Ms. Buffett recently led a successful drive to raise $9.3-million to restore a landmark Jazz Age theater in downtown Omaha now known as the Rose Blumkin Performing Arts Center.
One contributor gave $1-million to the effort: her dad’s Buffett Foundation. Rose Blumkin is a long-time businesswoman and friend of the Buffett family. “My father supports the things that he’s interested in,” said Ms. Buffett.
Soliciting for charity is very different for the daughter of a billionaire than it is for the typical fund raiser, Ms. Buffett said. Having wealth in the family “can work for you and against you,” she said. “For you, because you can get in a lot more doors. Against you, because there’s definitely an attitude with some people of, ‘Why isn’t your Dad writing a check instead?’ -- which some people have said directly to me.”
What’s more, Ms. Buffett said, “there are people who feel that maybe my father hasn’t given to their causes and so they don’t want to give to something that I’m working on. I mean, I get sort of punished for what other people think he should be doing. Not often, but it does happen.”
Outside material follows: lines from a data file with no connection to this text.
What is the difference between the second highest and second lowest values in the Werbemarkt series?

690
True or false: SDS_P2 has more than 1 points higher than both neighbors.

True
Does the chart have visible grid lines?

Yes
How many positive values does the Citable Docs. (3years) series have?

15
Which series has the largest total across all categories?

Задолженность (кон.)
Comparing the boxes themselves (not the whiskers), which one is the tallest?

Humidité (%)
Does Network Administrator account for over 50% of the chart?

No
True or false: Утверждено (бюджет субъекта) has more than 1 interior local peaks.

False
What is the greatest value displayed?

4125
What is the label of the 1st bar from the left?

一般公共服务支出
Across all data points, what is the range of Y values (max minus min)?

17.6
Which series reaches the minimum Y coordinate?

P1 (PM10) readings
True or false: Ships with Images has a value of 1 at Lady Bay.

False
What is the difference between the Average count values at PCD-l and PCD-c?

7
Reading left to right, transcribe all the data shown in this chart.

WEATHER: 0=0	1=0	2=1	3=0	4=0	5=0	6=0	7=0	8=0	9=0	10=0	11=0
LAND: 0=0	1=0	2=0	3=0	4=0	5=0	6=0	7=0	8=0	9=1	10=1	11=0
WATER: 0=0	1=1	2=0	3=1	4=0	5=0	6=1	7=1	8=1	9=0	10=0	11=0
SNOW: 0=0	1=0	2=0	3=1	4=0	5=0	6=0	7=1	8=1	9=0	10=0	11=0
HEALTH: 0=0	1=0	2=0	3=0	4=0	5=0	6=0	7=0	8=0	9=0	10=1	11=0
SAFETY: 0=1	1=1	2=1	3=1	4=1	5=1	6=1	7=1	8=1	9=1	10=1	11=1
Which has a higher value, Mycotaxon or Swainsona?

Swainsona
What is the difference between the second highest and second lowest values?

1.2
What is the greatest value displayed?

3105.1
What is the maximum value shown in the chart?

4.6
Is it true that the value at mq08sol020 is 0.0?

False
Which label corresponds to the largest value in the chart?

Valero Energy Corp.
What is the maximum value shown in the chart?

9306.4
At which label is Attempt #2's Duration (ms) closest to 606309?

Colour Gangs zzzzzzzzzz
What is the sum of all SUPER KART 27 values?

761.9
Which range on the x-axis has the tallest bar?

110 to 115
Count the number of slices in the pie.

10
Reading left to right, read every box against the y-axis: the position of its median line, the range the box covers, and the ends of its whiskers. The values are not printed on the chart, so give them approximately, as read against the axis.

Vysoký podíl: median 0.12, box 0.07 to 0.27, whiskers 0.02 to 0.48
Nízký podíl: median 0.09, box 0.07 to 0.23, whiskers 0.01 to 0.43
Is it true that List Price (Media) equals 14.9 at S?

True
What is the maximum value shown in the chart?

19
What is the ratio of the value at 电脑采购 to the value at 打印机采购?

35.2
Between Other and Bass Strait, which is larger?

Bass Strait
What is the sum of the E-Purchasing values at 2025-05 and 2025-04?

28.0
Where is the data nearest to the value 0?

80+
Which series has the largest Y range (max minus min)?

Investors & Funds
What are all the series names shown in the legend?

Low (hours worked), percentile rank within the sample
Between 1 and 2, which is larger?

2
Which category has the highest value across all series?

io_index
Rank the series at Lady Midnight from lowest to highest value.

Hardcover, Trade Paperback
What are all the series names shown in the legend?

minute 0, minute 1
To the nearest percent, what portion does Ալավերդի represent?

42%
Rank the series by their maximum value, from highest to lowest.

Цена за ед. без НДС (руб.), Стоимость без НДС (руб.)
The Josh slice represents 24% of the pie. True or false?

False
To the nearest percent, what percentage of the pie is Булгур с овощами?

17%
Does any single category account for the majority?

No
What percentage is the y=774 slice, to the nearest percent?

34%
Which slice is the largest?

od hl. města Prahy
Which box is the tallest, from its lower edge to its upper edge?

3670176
Even so, many charities are grateful to have an association with any of the Buffetts and their philanthropy.
“There are many organizations that have benefited from their generosity, not only funding but also advice and counsel, which is equally important,” said Marzia Jones, director of development at the American Lung Association of Nebraska.
“Warren Buffett would be an asset to any community,” said Ms. Jones. “He could live anywhere in the world. We’re just lucky he chooses to remain here in Omaha.”